## Directive 1
From the text on survey reliability, write out the passage starting with "a) homogeneous group" and going on through "not working well.", keeping every word as it appears.

## Source
— start —

Rasch statistics and parameters. Reliability is a statistical measure of how reproducible the survey instrument's data are over time (Litwin, 1995). Reliability is necessary, but not a sufficient condition for validity (i.e.,your scoring is consistent but are you measuring what you really want to know). Different reliability measures should be selected according to the nature of the use. There are several methods of estimating reliability most of which are reported as correlation coefficients between two sets of similar measurements. Reliability coefficients vary between values of 0.00 and 1.00, with 1.00 indicating the unattainable perfect reliability, and 0.00 indicating no reliability. The closer the reliability is to 1.00, the more the test is free of error variance (summed effect of the chance differences between participants due to uncontrolled variables). A reliability score of 0.7 or higher is considered good.

The FACET analysis of the survey data for the People Measurement Reliability (all groups, N=286) was 0.46. For Group 1(PHY 2020, n=33) it was .58; Group 2 (PHY 2048A, n=79) was also 0.48; and Group 3 (PHY 2048B) was 0.41. The low reliability scores could be a result of the following conditions within the study:

a) homogeneous group being survey thereby limiting detection of differences;

b) not enough items to distinguish reliable difference between participants;

c) items not good measure of construct;

d) rating scale not working well.

 

Since the Category Statistic and the Probability Curves indicate that the rating scale was working well it is likely one of the other three factors. To determine whether the items are measuring the construct, the fit and point-biserial correlation coefficient (a conventional statistic which reflects the correlation between responses and respondents' total scores) should be checked. The Infit and Outfit were both 1.0 for All Groups, and 1.2 and 1.2 for Group 1, 0.9 and 0.9 for Group 2, and 1.0 and 1.0 for Group 3. Since the Fit should be as close as possible to 1.0, Group 1's score of 1.2 indicates their attitudes were different than the other groups. Therefore, they were being mismeasured by the survey. Group 1 was the smallest of the three classes surveyed and even though it was an introductory physics class (as were the other two classes), the professor noted that they seemed even more anxious about the class than usual.

The point-biserial correlations were -0.3, -0.9, -0.16, and -0.07 for All Groups, Group 1, Group 2, Group 3, respectively. The higher the point-biserial the better but 1.0 is considered good. A score greater than zero indicates: 1) the item correlates well with the composite score; and 2) a better discrimination of the item. A negative score or a score of zero indicates the items correlates poorly with the composite score and that the items could be measuring more than one thing. The latter is more likely since the survey was divided into three sections (Subject of Physics, Teaching Physics, Mathematics and Physics). In particular, the items relating to mathematics and physics are problematic due to many students' belief that the two are inseparable. In future studies, it would be preferable to expand and separate these sections into individual surveys.

— end —

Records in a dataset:
— start —

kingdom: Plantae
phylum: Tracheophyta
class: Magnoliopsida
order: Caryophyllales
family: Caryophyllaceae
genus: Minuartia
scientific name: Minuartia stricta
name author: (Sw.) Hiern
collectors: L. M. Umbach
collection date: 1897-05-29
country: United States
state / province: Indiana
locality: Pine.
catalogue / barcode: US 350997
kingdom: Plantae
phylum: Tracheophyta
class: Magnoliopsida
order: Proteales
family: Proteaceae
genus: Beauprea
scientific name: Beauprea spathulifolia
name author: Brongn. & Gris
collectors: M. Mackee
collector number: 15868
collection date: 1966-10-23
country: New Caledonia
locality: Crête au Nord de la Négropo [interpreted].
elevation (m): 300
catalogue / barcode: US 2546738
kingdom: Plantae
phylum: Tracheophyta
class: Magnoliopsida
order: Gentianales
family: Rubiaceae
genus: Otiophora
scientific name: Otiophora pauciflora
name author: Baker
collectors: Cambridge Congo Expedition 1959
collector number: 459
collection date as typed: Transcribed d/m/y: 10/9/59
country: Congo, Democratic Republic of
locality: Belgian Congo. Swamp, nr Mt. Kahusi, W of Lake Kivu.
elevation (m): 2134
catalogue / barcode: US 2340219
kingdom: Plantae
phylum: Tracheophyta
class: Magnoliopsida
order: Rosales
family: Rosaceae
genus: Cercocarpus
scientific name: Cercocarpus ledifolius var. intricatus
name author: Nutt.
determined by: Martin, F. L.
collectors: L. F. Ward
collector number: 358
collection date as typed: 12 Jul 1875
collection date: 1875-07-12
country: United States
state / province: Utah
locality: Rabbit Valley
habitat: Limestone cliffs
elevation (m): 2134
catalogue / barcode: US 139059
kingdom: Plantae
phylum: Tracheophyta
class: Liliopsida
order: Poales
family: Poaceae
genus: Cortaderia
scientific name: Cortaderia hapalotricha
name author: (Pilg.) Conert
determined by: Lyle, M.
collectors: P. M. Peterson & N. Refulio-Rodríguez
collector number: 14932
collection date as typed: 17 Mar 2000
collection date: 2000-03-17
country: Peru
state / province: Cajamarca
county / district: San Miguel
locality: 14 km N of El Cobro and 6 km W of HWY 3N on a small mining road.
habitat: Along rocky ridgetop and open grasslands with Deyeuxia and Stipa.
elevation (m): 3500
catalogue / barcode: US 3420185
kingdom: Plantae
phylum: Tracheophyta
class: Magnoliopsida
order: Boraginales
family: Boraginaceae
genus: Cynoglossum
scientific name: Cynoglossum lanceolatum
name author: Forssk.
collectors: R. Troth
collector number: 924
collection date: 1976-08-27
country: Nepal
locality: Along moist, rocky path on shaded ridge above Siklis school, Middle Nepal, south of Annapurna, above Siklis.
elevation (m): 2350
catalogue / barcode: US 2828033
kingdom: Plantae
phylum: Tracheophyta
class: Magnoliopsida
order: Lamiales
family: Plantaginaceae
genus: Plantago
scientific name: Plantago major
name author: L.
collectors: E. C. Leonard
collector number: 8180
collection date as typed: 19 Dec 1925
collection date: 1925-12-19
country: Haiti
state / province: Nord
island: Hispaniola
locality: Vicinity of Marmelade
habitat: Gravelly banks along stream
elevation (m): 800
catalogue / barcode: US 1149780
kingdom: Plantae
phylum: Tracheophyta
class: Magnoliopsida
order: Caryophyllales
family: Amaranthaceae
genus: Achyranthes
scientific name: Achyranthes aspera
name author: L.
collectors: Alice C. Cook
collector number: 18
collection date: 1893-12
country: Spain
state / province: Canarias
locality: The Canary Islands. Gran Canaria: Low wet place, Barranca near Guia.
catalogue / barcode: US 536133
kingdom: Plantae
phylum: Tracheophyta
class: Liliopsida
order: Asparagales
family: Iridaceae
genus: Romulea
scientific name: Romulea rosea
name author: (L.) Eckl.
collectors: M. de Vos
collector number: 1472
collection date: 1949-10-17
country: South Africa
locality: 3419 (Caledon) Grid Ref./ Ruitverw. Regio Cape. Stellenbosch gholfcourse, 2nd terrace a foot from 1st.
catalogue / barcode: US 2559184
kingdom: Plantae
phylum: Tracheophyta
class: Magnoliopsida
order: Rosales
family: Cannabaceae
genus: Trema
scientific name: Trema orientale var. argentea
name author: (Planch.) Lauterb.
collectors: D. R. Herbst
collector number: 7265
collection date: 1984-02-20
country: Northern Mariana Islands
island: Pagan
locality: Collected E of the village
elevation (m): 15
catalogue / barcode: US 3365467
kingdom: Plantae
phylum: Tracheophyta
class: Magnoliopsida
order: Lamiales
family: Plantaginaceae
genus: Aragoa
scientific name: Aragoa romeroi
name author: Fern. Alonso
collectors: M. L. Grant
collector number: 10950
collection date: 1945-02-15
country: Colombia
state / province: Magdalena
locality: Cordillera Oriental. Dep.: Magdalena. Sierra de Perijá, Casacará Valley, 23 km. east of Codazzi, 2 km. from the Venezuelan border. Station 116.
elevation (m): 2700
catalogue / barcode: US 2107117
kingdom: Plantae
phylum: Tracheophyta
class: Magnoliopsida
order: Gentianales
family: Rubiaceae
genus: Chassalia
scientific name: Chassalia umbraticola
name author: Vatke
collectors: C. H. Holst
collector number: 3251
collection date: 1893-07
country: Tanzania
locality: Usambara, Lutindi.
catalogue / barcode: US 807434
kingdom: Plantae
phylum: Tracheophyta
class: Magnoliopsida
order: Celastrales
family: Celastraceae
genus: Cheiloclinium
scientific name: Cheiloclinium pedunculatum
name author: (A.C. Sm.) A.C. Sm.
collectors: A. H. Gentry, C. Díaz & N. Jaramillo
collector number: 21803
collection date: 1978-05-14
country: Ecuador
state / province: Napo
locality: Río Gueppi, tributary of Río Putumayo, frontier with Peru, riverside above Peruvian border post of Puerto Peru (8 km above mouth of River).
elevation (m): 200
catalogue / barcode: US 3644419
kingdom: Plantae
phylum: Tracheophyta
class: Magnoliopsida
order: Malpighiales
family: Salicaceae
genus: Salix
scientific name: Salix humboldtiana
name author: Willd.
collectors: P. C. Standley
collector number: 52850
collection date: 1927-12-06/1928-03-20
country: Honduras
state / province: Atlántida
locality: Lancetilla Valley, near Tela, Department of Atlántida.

— end —

## Directive 2
Give again, unchanged, the lines of the rows starting with the line with "genus: Cortaderia" and going on through the line with "elevation (m): 3500".

## Worked answer 1
a) homogeneous group being survey thereby limiting detection of differences;

b) not enough items to distinguish reliable difference between participants;

c) items not good measure of construct;

d) rating scale not working well.

## Worked answer 2
genus: Cortaderia
scientific name: Cortaderia hapalotricha
name author: (Pilg.) Conert
determined by: Lyle, M.
collectors: P. M. Peterson & N. Refulio-Rodríguez
collector number: 14932
collection date as typed: 17 Mar 2000
collection date: 2000-03-17
country: Peru
state / province: Cajamarca
county / district: San Miguel
locality: 14 km N of El Cobro and 6 km W of HWY 3N on a small mining road.
habitat: Along rocky ridgetop and open grasslands with Deyeuxia and Stipa.
elevation (m): 3500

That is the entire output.